ABSTRACT

Being a university student, at whatever age and whether full or part-time, is very rarely an end in itself. It is a period of transitions, into the degree programme and out from it, usually into a workplace. It is a period of potential formation and transformation: recognising fresh possibilities; adapting identities; testing new ideas; making mistakes; and learning. All of these aspects of student life involve being active, interpreting opportunities and demands and responding to them, so that the person who leaves the programme has developed, to be in some way different from the person who entered it. In this chapter the theoretical resources I draw on are cultural-historical ideas on human learning and development in order to bring together the notion of active and agentic learners, involved in transitions as they make sense of the practices in higher education and prepare themselves for the practices of workplaces, with the implications of these moves for those who teach and guide them as learners. The discussions that follow refl ect the approach to practice presented by Boud and Brew (Chapter 5), but their origins in cultural-historical theory mean that they focus particularly on the dynamic of agency and demand, as learners navigate different practices.

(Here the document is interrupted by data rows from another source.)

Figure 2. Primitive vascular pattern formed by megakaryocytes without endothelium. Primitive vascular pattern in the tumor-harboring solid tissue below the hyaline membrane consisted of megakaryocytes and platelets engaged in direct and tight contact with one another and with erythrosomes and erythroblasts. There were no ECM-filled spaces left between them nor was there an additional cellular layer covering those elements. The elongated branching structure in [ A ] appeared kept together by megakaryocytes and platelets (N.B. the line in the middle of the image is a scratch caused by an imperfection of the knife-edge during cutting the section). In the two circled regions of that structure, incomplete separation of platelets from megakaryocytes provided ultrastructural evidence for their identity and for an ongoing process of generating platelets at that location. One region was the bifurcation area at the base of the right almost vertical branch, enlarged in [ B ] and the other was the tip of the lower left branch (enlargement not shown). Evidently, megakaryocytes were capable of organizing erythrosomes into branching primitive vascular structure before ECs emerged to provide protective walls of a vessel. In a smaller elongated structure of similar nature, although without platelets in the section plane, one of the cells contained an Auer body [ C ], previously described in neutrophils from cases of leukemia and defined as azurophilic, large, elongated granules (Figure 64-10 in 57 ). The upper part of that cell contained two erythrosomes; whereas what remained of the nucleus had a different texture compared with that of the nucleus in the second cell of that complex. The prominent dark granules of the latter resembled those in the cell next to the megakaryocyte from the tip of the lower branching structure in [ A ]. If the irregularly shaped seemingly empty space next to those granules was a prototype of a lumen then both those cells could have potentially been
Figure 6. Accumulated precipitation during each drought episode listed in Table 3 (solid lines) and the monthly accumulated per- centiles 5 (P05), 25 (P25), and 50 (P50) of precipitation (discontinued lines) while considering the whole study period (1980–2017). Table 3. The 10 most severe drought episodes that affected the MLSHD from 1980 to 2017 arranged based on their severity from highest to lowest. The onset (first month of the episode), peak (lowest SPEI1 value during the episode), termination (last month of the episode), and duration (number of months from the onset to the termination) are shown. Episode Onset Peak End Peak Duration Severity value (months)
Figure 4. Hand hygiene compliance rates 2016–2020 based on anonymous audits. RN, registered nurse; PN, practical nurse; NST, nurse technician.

My starting point, therefore, is that the aim of university teaching is to create agentic and critically self-regulating students who are able to take themselves forward as enquiring learners, both during the programme and after they have graduated. This holds true whether students are preparing themselves directly for professions such as medicine, social work or teaching, or are gearing up for further study. While in university they need to gain expertise in the knowledge practices of the disciplines they encounter, in doing so they learn to grasp and deploy key concepts while using the ways of testing and representing, which are valued in these disciplines and linked professions.